Kathy Murray, Certified Master Relationship Coach
My husband and I fought about everything all the time.
Every day I told him what to wear, what to do professionally and around the house. I controlled all the money–how we spent it and invested. I would even redo the laundry he had folded or the way he’d set up the online banking because I didn’t think he had done it right.
He responded by shouting. Our home was tense and volatile, but I was sure that if Doug would only see things my way we could save our marriage.
I started going to therapy, where I would complain about how much I resented him because he never took initiative. I was exhausted from working full time, managing the household budget, and raising four children and my husband too!
There was so much distance between us that we slept in separate bedrooms. I was lonely, unhappy and devastated by the thought of a second divorce, but I also felt powerless to fix things.
I thought our failing marriage was entirely my husband’s fault, just like I believed that my first divorce was entirely my first husband’s fault.
It turns out I did have the power to save my marriage–and even to make it blissful again.
1. A Painful A-ha Moment
One night, I was complaining about Doug to my girlfriend–again–when she shocked me by saying, “Either shut up or else get a divorce.”
I was devastated. I booked a flight to visit my mother. I knew she would listen, and she would know what I should do.
I brought some books with me. One of them was The Surrendered Wife. Upon reading that book, I felt ashamed and embarrassed. For the first time, I realized that I was responsible for my failed marriages.
It was very painful. I sobbed that night and all the next day. I felt that Laura Doyle understood my pain because she had made the same mistakes and still saved her marriage.
But under my pain, I felt a glimmer of hope.
2. An Experiment in Intimacy
When I returned, I decided to experiment. When Doug asked which cell phone service plan to pick, I said, “Whatever you think.” Those were completely foreign words to me, but I wanted to test the principles I’d read in Laura’s book, so I just said what she suggested.
My husband was nervous because he was sure he would blow it and hear about it from me later, so he asked again, “No, really–what should I do?”
I said, “Whatever you think. I trust you to make that decision.”
That night we crawled into bed together for the first time in months, and Doug said, “Boy, you have been so nice tonight.”
Tears rolled down my cheeks as I thought, “Oh my gosh! This works!” I felt like I turned my marriage around in one night. That was in 2001. I fired my therapist and hired Laura Doyle for coaching instead.
I let go of how my husband managed his life, the kids and chores, and I started taking better care of myself. I even handed over the chore of managing the finances, which my husband took on because he wanted to please me.
Soon we were blissfully happy again–just like when we’d met.
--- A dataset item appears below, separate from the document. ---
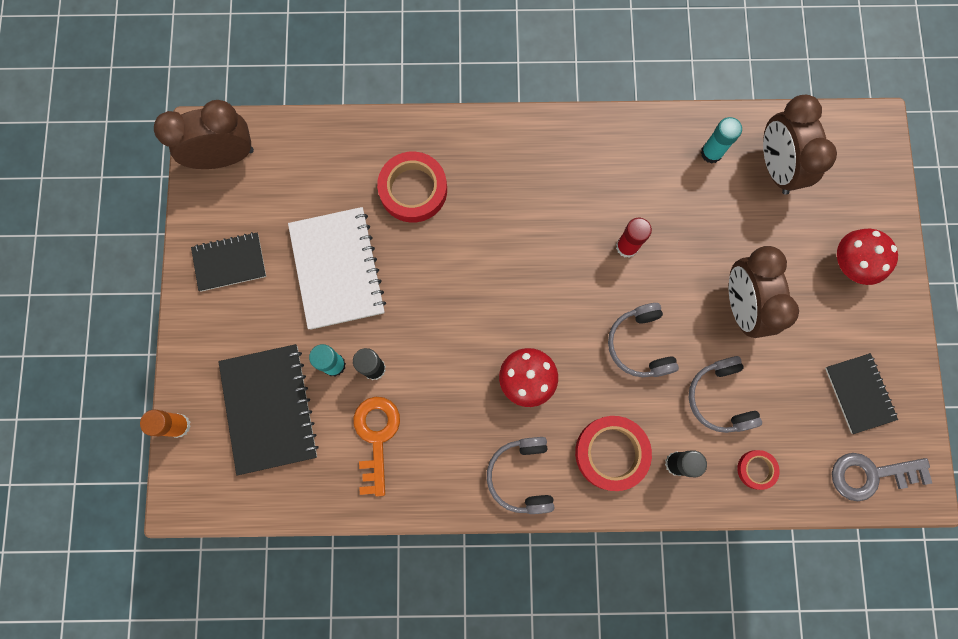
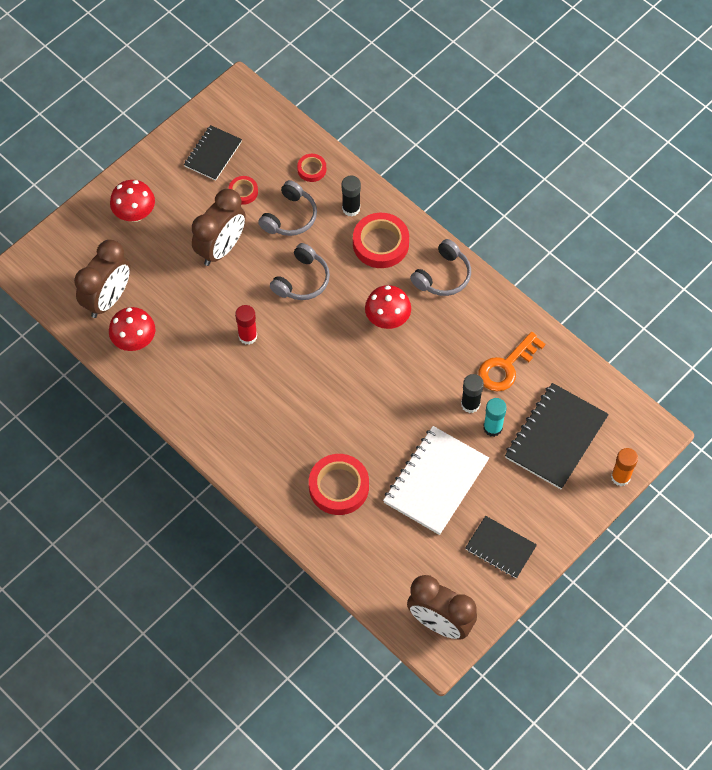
camera: 135 degrees left, 15 degrees down
turquoise glue stick [701,117,742,164] -> red mushroom [109,307,155,351]
grey key [832,453,932,501] -> none
none -> red tape [228,176,258,205]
He surprises me with presents and romantic trips. And this is as our 27th anniversary approaches!
It seemed so simple once I learned the 6 Intimacy Skills™.
If you feel like you are in charge or you’re lonely or you can’t figure out why your husband no longer pays attention to you, I certainly know what that’s like. I had a blind spot worth uncovering to restore the intimacy in my marriage.
What made all the difference was investing in myself, seeking support and surrounding myself with a group of like-minded women. Now I’m on a journey to end world divorce.